Après des semaines à construire, modifier, tester, douter…

Après les matchs amicaux, les premières séances d’entraînement, les discussions avec les joueurs…

Le moment que j’attendais est arrivé.

La saison commence.

Le championnat

16 équipes.

Une seule vérité :

Il faudra être régulier.

Le premier monte directement en D1 sud-africaine.

Le deuxième et le troisième auront une chance avec les barrages.

Les deux derniers…

Direction la D3.

15ème et 16ème.

Pas de cadeau.

Pas d’excuse.

Chaque point va compter.

Chaque erreur peut coûter cher.

Premier match officiel

Vendredi.

20h.

À l’extérieur.

Contre les Royal Eagles.

Un club qui connaît cette division.

Un club habitué aux combats de la D2 sud-africaine.

Ils savent comment gérer ces matchs.

Ils savent comment faire déjouer une équipe.

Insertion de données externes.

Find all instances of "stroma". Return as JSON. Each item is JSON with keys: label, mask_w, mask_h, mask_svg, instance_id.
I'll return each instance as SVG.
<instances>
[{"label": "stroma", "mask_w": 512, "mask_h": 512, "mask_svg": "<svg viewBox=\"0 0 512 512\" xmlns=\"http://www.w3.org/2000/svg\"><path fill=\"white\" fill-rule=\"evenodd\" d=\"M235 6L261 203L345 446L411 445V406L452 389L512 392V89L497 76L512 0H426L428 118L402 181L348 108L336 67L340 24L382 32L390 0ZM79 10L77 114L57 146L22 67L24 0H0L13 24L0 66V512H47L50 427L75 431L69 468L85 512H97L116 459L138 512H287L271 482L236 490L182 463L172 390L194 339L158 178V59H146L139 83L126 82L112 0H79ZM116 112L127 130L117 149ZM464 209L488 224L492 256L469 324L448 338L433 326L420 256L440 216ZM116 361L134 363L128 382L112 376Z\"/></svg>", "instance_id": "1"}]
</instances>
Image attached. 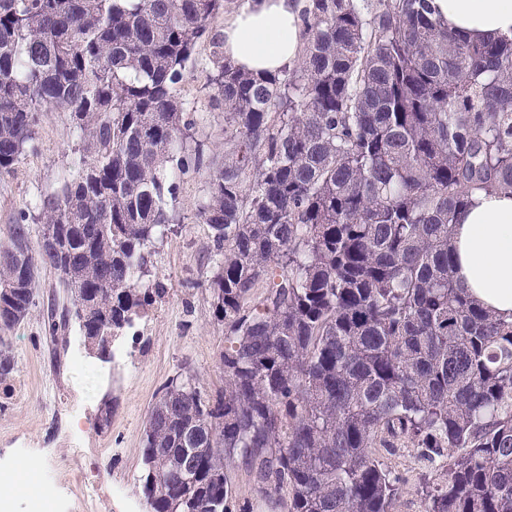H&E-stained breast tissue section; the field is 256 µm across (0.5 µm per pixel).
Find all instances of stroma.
I'll list each match as a JSON object with an SVG mask.
<instances>
[{
  "mask_svg": "<svg viewBox=\"0 0 512 512\" xmlns=\"http://www.w3.org/2000/svg\"><path fill=\"white\" fill-rule=\"evenodd\" d=\"M208 72V49L202 46L182 89L204 115L198 137L220 147L224 114L208 107ZM36 132L33 147L27 148L13 172L0 176V233L30 204L56 193L73 174L71 155L82 142L67 113H39ZM206 192L202 178L180 188L178 206L184 221L159 245L154 258L153 273L167 293L121 333L117 343L128 354L125 363L91 354L90 370L73 367L71 341L79 333L71 331L66 343L49 335L48 308L63 304L66 296L59 273L42 269L29 316L8 335L17 371L0 385V463L30 465L42 494L52 497L66 486L96 484L107 496L106 512H147L138 476L152 404L178 373L196 376L208 394L223 389L224 323L215 316L212 294L203 285L210 231L195 216ZM107 404L112 417L105 422L101 416ZM386 463L404 479L393 512H422L427 469L413 449H400ZM227 474L232 512H286L278 501L255 490L242 462L232 464Z\"/></svg>",
  "mask_w": 512,
  "mask_h": 512,
  "instance_id": "stroma-1",
  "label": "stroma"
}]
</instances>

Le genre d’adversaire qui ne te donne rien.

Pour notre premier match officiel de la saison…

Le décor est posé.

Le vestiaire

Quelques minutes avant le coup d’envoi.

Le silence règne.

J’observe mes joueurs.

Certains regardent leurs chaussures.
D’autres fixent le tableau tactique.

Je sais ce qu’ils ressentent.

La pression.

L’envie de bien faire.

La peur aussi, peut-être.

Parce qu’aujourd’hui, ce n’est plus un entraînement.

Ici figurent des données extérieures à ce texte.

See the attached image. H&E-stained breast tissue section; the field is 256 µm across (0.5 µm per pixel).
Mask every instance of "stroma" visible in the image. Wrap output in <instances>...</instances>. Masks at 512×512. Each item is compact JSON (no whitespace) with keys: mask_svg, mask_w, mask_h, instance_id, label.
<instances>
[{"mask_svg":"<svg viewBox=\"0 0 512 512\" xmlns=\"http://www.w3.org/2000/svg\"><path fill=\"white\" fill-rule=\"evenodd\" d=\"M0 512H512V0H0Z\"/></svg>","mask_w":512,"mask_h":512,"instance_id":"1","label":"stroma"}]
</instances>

Ce n’est plus un match amical.

Aujourd’hui…

Les points comptent.

Mon onze est prêt.

Je prends la parole.

« Les gars…

Aujourd’hui, on ne joue pas seulement un match.

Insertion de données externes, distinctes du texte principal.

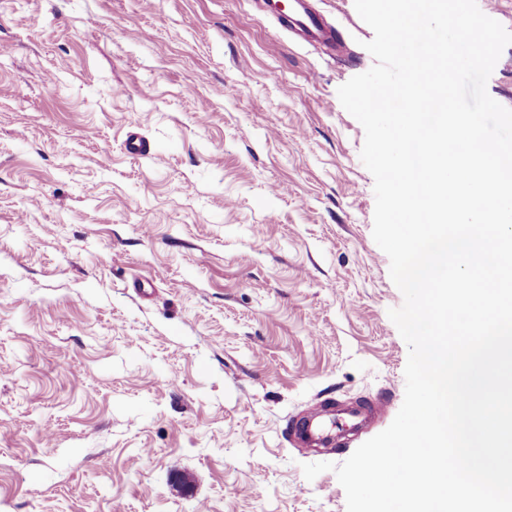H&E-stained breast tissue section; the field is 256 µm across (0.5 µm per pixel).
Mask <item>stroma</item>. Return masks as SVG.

On montre qui nous sommes.

Tout ce qu’on a travaillé depuis plusieurs semaines doit ressortir.

On sait qu’on est à l’extérieur.
On sait que personne ne nous attend.

Mais moi, je crois en vous.

On peut ramener quelque chose d’ici.

Alors on se bat.
On court les uns pour les autres.

Et surtout…

On n’abandonne jamais. »

Quelques secondes de silence.

Puis les regards changent.

On y va.

Royal Eagles - MILFORD FC

Le match est difficile.

Très difficile.

On découvre la réalité.

L’intensité.
Les duels.
Les petits détails qui changent tout.

On encaisse.

1-0.

Un but qui aurait pu nous faire mal.

Mais cette équipe ne ressemble plus à celle de la saison dernière.

On reste debout.

Mi-temps.

Je regarde mes joueurs.

Pas besoin de grands discours.

Ils savent.

Ils doivent y croire.

68ème minute…

Une action construite.

Un ballon qui arrive dans la surface.

Et là…

Dyonasi.

Finition.

But.

1-1.

Explosion.

Sur le banc, je serre les poings.

Ce n’est qu’un point.

Mais ce point représente beaucoup.

Premier match.

Premier déplacement.

Premier test.

Et surtout…

On existe.

Mais le football ne laisse jamais beaucoup de temps pour profiter.

Quelques jours plus tard…

Deuxième match.

Premier match à domicile.

Enfin.

Devant nos supporters.

L’ambiance est différente.

On sent que quelque chose commence.

Et ce soir-là…

On décroche notre première victoire.

MILFORD FC 3-2 Casric Stars.

Un match complètement fou.

Des buts.
Des retournements de situation.
Des émotions dans tous les sens.

Notre première victoire.

Nos premiers trois points.

Dyonasi inscrit un doublé.

Mchunu marque son premier but.

Le vestiaire explose au coup de sifflet final.

Ces moments-là…

C’est pour ça qu’on aime le football.

Mais dans cette euphorie…

Un coup dur.

À quelques minutes de la fin, je vois Nkosi au sol.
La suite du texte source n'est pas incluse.